**Source material:**
^^^^^^^^
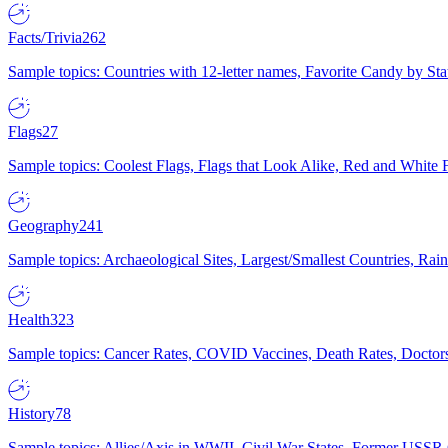
Facts/Trivia
262
Sample topics: Countries with 12-letter names, Favorite Candy by St
Flags
27
Sample topics: Coolest Flags, Flags that Look Alike, Red and White F
Geography
241
Sample topics: Archaeological Sites, Largest/Smallest Countries, Rain
Health
323
Sample topics: Cancer Rates, COVID Vaccines, Death Rates, Doctors
History
78
Sample topics: Allies/Axis in WWII, Civil War States, Former USSR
^^^^^^^^
**Work instructions:** Lines of the material in which the word "topics" occurs are to be copied out.

**Answer space:**
Sample topics: Countries with 12-letter names, Favorite Candy by St
Sample topics: Coolest Flags, Flags that Look Alike, Red and White F
Sample topics: Archaeological Sites, Largest/Smallest Countries, Rain
Sample topics: Cancer Rates, COVID Vaccines, Death Rates, Doctors
Sample topics: Allies/Axis in WWII, Civil War States, Former USSR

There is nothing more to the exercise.